Allegory for Americans: gun buyback program. We’ll take your stETH and give you cold hard rETH. We’ll pay the costs of disposing of your stETH. We don’t judge; we don’t care why you have it or what you may have used it for in the past- that’s over now. The important thing is to get all that stETH off the streets before your kids get a hold of it and do something they regret.

Solution w/simple smart contract design:

  1. balance (50?) rETH and the ETH for gas provided by multisig
  2. Function for anyone to deposit <1 stETH and receive rETH based on rETH:ETH oracle value.
  3. Function to initiate stETH to ETH withdrawal via lido when stETH> 31
  4. Function to mint rETH when ETH > 31
  5. Function to empty contract of tokens/ETH to multisig when called to wrap up project
benefits/risks

Benefits:

  1. More gas efficient to transfer stETH to rETH than exchanges
  2. ultimately more rETH is minted (more total users + more rETH per user due to efficiencies)
  3. There’s no way for bots to arb this exchange, since none of the tokens will hit the market.

Downsides:

  1. Someone has to eat the cost of burning/minting.
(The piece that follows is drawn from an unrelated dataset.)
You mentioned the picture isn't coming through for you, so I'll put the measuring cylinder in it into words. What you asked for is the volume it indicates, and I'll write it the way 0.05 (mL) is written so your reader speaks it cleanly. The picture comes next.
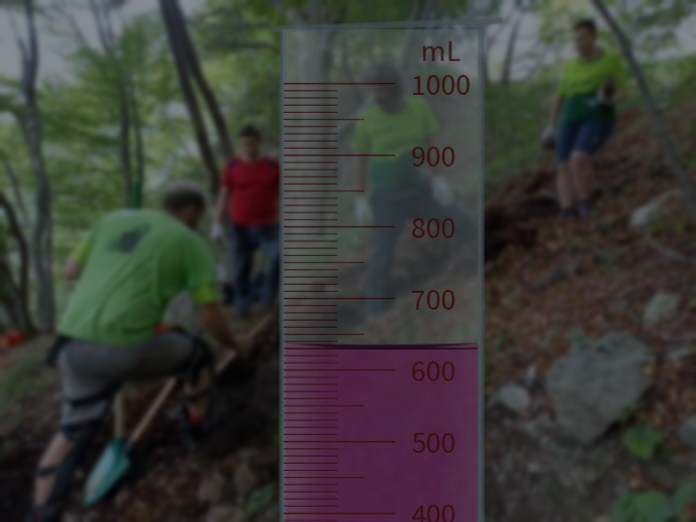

However, since this is for 31 ETH at a time I think gas will be <0.1% of burned amount. I’m sure we can find people to fund it.
  2. The lido withdrawal process is weird, has an NFT, and may take a few days.
  3. Smart contract risk

Technically speaking I think this smart contract is feasible and I’d be happy to write it. I won’t comment on the rest of the idea right now.

Step 2 in solution is problematic.

If there’s a rETH premium, the user is able to buy rETH more cheaply than market (and then optionally sell on the market). This should create pressure, up to and including minting stETH to swap here. Minor note about mint fee.

If there’s a rETH discount, the user can likely do better buying on the open market.


I think this works better using chainlink oracles instead of primary rates. That said, I’m uncertain if it works at all. Gas costs for uniswap are like 3.5x transfer for the swap + 2x transfer for approval. Here we’ll have 2 transfers, so the budget is 3.5x transfers and we have to cover our gas costs to burn/mint + the lost yield while waiting to swap (or the gas to do the per-depositor accounting of yield). I think I’d need to see some pretty realistic estimation to judge if this is a relevant enough win.

valdorff response

So how I’m looking at it: Currently we have arb opportunities, so anyone arbing can already do it, which is why premium/discount is approximately zero. The key points is that this wouldn’t create new premium/arb opportunities, because it’s essentially OTC and won’t change spot price. You could use it to arb with, but it would be very inefficient for an arb bot to go 1 rETH at a time unless the premium rises substantially. But if it rises significantly it still makes more sense to arb 10 or 100 ETH at a time on DEX.
Lost yield of 5 days is negligible. 0.07% or so. The rest of the time it would be sitting in one LSD or another.
I agree, the cost saving is not magnitudes different (I’m hoping for like 40% or so from DEX). But that means that someone who would now swap with 0.1 stETH would do it at 0.06 stETH instead; or would keep 40% of their gas in the form of rETH.
The gas cost for someone (us) to pay for is something, but not crazy. If we were to burn the entire lido stash and mint rETH, we’d see something like (700,000 [total validators] *32 [eth per validator] *.3 [lido share]/31 [stETH burned per transaction] *0.01 [ETH to mint rETH] * 2 [assuming lido burn gas cost about the same] * 1900 [ETH cost] = about 9 million USD to covert every stETH to rETH.